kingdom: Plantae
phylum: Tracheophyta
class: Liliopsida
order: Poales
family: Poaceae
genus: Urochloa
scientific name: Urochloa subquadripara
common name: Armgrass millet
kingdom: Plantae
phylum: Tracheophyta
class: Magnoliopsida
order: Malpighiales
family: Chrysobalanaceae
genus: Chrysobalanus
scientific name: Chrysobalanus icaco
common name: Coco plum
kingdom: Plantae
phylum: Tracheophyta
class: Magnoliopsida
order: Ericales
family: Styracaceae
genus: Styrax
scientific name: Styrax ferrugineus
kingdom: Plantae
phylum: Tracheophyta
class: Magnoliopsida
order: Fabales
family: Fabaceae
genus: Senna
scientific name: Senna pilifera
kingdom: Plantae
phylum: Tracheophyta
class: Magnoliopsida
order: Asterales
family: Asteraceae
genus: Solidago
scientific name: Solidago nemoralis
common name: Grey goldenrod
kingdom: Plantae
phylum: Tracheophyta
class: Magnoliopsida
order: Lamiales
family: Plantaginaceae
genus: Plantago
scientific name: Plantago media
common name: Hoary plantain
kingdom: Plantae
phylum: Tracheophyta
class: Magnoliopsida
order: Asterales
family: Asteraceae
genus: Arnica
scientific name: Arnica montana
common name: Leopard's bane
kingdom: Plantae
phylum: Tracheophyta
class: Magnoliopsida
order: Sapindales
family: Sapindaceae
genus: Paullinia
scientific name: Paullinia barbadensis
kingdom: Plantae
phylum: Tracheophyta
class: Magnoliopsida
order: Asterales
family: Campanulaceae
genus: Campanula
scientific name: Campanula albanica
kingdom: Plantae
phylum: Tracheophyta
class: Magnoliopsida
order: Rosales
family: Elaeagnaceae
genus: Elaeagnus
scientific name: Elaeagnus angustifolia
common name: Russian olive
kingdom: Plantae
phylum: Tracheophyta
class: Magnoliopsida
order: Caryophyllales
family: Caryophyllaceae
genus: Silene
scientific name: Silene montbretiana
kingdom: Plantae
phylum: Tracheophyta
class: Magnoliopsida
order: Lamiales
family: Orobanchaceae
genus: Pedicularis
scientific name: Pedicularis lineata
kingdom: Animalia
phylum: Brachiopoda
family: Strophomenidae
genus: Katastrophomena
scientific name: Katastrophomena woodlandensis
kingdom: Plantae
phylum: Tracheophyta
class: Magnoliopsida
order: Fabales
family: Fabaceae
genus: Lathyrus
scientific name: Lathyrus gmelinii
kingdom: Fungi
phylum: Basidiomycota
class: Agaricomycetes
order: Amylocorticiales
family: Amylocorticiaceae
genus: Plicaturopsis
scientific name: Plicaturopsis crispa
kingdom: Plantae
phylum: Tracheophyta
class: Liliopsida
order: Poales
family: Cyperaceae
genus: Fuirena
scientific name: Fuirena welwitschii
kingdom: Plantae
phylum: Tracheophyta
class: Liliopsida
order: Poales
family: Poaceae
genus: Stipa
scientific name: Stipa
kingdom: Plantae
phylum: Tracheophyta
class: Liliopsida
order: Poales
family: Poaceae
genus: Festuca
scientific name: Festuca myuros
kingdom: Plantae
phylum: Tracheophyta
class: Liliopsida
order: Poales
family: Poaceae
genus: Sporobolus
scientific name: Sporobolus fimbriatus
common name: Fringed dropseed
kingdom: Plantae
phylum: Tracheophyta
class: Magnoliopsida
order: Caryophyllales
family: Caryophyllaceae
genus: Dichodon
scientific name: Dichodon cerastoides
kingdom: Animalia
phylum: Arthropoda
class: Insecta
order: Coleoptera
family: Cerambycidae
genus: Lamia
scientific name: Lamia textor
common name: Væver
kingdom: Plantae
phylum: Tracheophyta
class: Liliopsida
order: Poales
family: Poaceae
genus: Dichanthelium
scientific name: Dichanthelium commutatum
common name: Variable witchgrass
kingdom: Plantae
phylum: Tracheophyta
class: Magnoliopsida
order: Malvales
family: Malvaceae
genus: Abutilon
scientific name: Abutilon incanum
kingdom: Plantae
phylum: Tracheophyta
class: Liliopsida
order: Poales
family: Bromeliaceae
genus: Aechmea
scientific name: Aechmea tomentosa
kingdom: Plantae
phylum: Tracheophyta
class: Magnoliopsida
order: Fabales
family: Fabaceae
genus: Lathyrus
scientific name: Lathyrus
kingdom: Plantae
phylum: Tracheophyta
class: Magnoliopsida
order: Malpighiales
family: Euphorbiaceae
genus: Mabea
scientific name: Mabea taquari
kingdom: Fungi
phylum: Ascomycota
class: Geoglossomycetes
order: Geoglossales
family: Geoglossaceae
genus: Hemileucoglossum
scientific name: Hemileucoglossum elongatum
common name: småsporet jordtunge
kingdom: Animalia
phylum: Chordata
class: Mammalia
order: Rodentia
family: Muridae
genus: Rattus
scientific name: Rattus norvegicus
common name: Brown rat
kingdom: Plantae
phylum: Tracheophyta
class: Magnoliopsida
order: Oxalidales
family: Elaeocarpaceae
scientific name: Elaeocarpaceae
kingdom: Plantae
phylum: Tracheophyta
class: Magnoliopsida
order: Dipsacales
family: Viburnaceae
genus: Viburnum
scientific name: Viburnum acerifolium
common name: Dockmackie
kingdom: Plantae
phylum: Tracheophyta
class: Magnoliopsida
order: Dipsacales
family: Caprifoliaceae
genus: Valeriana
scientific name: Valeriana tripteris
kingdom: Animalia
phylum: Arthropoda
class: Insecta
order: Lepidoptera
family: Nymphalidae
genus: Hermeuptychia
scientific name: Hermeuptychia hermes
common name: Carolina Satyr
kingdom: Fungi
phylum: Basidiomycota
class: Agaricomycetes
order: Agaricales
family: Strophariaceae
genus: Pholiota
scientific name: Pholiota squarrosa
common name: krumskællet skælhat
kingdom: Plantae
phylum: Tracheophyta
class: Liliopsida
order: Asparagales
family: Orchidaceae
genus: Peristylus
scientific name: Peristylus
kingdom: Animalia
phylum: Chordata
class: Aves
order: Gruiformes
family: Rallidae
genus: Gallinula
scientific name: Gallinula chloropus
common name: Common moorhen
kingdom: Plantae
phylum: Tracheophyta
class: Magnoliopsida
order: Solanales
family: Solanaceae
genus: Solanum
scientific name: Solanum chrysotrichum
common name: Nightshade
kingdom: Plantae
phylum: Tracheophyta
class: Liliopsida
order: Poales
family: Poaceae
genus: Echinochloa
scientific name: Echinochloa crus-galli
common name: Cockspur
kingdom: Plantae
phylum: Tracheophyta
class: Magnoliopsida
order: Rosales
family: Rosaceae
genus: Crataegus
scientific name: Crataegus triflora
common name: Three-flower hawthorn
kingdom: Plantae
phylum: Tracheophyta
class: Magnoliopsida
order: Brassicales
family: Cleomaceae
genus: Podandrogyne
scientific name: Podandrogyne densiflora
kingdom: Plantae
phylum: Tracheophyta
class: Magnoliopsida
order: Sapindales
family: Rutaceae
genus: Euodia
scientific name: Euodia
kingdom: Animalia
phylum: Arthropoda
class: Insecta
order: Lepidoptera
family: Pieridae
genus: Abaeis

* [WHAT YOU SHOULD DO]:
Reproduce every line of the material above, word for word and in the same order.

* [WORKED SOLUTION]:
kingdom: Plantae
phylum: Tracheophyta
class: Liliopsida
order: Poales
family: Poaceae
genus: Urochloa
scientific name: Urochloa subquadripara
common name: Armgrass millet
kingdom: Plantae
phylum: Tracheophyta
class: Magnoliopsida
order: Malpighiales
family: Chrysobalanaceae
genus: Chrysobalanus
scientific name: Chrysobalanus icaco
common name: Coco plum
kingdom: Plantae
phylum: Tracheophyta
class: Magnoliopsida
order: Ericales
family: Styracaceae
genus: Styrax
scientific name: Styrax ferrugineus
kingdom: Plantae
phylum: Tracheophyta
class: Magnoliopsida
order: Fabales
family: Fabaceae
genus: Senna
scientific name: Senna pilifera
kingdom: Plantae
phylum: Tracheophyta
class: Magnoliopsida
order: Asterales
family: Asteraceae
genus: Solidago
scientific name: Solidago nemoralis
common name: Grey goldenrod
kingdom: Plantae
phylum: Tracheophyta
class: Magnoliopsida
order: Lamiales
family: Plantaginaceae
genus: Plantago
scientific name: Plantago media
common name: Hoary plantain
kingdom: Plantae
phylum: Tracheophyta
class: Magnoliopsida
order: Asterales
family: Asteraceae
genus: Arnica
scientific name: Arnica montana
common name: Leopard's bane
kingdom: Plantae
phylum: Tracheophyta
class: Magnoliopsida
order: Sapindales
family: Sapindaceae
genus: Paullinia
scientific name: Paullinia barbadensis
kingdom: Plantae
phylum: Tracheophyta
class: Magnoliopsida
order: Asterales
family: Campanulaceae
genus: Campanula
scientific name: Campanula albanica
kingdom: Plantae
phylum: Tracheophyta
class: Magnoliopsida
order: Rosales
family: Elaeagnaceae
genus: Elaeagnus
scientific name: Elaeagnus angustifolia
common name: Russian olive
kingdom: Plantae
phylum: Tracheophyta
class: Magnoliopsida
order: Caryophyllales
family: Caryophyllaceae
genus: Silene
scientific name: Silene montbretiana
kingdom: Plantae
phylum: Tracheophyta
class: Magnoliopsida
order: Lamiales
family: Orobanchaceae
genus: Pedicularis
scientific name: Pedicularis lineata
kingdom: Animalia
phylum: Brachiopoda
family: Strophomenidae
genus: Katastrophomena
scientific name: Katastrophomena woodlandensis
kingdom: Plantae
phylum: Tracheophyta
class: Magnoliopsida
order: Fabales
family: Fabaceae
genus: Lathyrus
scientific name: Lathyrus gmelinii
kingdom: Fungi
phylum: Basidiomycota
class: Agaricomycetes
order: Amylocorticiales
family: Amylocorticiaceae
genus: Plicaturopsis
scientific name: Plicaturopsis crispa
kingdom: Plantae
phylum: Tracheophyta
class: Liliopsida
order: Poales
family: Cyperaceae
genus: Fuirena
scientific name: Fuirena welwitschii
kingdom: Plantae
phylum: Tracheophyta
class: Liliopsida
order: Poales
family: Poaceae
genus: Stipa
scientific name: Stipa
kingdom: Plantae
phylum: Tracheophyta
class: Liliopsida
order: Poales
family: Poaceae
genus: Festuca
scientific name: Festuca myuros
kingdom: Plantae
phylum: Tracheophyta
class: Liliopsida
order: Poales
family: Poaceae
genus: Sporobolus
scientific name: Sporobolus fimbriatus
common name: Fringed dropseed
kingdom: Plantae
phylum: Tracheophyta
class: Magnoliopsida
order: Caryophyllales
family: Caryophyllaceae
genus: Dichodon
scientific name: Dichodon cerastoides
kingdom: Animalia
phylum: Arthropoda
class: Insecta
order: Coleoptera
family: Cerambycidae
genus: Lamia
scientific name: Lamia textor
common name: Væver
kingdom: Plantae
phylum: Tracheophyta
class: Liliopsida
order: Poales
family: Poaceae
genus: Dichanthelium
scientific name: Dichanthelium commutatum
common name: Variable witchgrass
kingdom: Plantae
phylum: Tracheophyta
class: Magnoliopsida
order: Malvales
family: Malvaceae
genus: Abutilon
scientific name: Abutilon incanum
kingdom: Plantae
phylum: Tracheophyta
class: Liliopsida
order: Poales
family: Bromeliaceae
genus: Aechmea
scientific name: Aechmea tomentosa
kingdom: Plantae
phylum: Tracheophyta
class: Magnoliopsida
order: Fabales
family: Fabaceae
genus: Lathyrus
scientific name: Lathyrus
kingdom: Plantae
phylum: Tracheophyta
class: Magnoliopsida
order: Malpighiales
family: Euphorbiaceae
genus: Mabea
scientific name: Mabea taquari
kingdom: Fungi
phylum: Ascomycota
class: Geoglossomycetes
order: Geoglossales
family: Geoglossaceae
genus: Hemileucoglossum
scientific name: Hemileucoglossum elongatum
common name: småsporet jordtunge
kingdom: Animalia
phylum: Chordata
class: Mammalia
order: Rodentia
family: Muridae
genus: Rattus
scientific name: Rattus norvegicus
common name: Brown rat
kingdom: Plantae
phylum: Tracheophyta
class: Magnoliopsida
order: Oxalidales
family: Elaeocarpaceae
scientific name: Elaeocarpaceae
kingdom: Plantae
phylum: Tracheophyta
class: Magnoliopsida
order: Dipsacales
family: Viburnaceae
genus: Viburnum
scientific name: Viburnum acerifolium
common name: Dockmackie
kingdom: Plantae
phylum: Tracheophyta
class: Magnoliopsida
order: Dipsacales
family: Caprifoliaceae
genus: Valeriana
scientific name: Valeriana tripteris
kingdom: Animalia
phylum: Arthropoda
class: Insecta
order: Lepidoptera
family: Nymphalidae
genus: Hermeuptychia
scientific name: Hermeuptychia hermes
common name: Carolina Satyr
kingdom: Fungi
phylum: Basidiomycota
class: Agaricomycetes
order: Agaricales
family: Strophariaceae
genus: Pholiota
scientific name: Pholiota squarrosa
common name: krumskællet skælhat
kingdom: Plantae
phylum: Tracheophyta
class: Liliopsida
order: Asparagales
family: Orchidaceae
genus: Peristylus
scientific name: Peristylus
kingdom: Animalia
phylum: Chordata
class: Aves
order: Gruiformes
family: Rallidae
genus: Gallinula
scientific name: Gallinula chloropus
common name: Common moorhen
kingdom: Plantae
phylum: Tracheophyta
class: Magnoliopsida
order: Solanales
family: Solanaceae
genus: Solanum
scientific name: Solanum chrysotrichum
common name: Nightshade
kingdom: Plantae
phylum: Tracheophyta
class: Liliopsida
order: Poales
family: Poaceae
genus: Echinochloa
scientific name: Echinochloa crus-galli
common name: Cockspur
kingdom: Plantae
phylum: Tracheophyta
class: Magnoliopsida
order: Rosales
family: Rosaceae
genus: Crataegus
scientific name: Crataegus triflora
common name: Three-flower hawthorn
kingdom: Plantae
phylum: Tracheophyta
class: Magnoliopsida
order: Brassicales
family: Cleomaceae
genus: Podandrogyne
scientific name: Podandrogyne densiflora
kingdom: Plantae
phylum: Tracheophyta
class: Magnoliopsida
order: Sapindales
family: Rutaceae
genus: Euodia
scientific name: Euodia
kingdom: Animalia
phylum: Arthropoda
class: Insecta
order: Lepidoptera
family: Pieridae
genus: Abaeis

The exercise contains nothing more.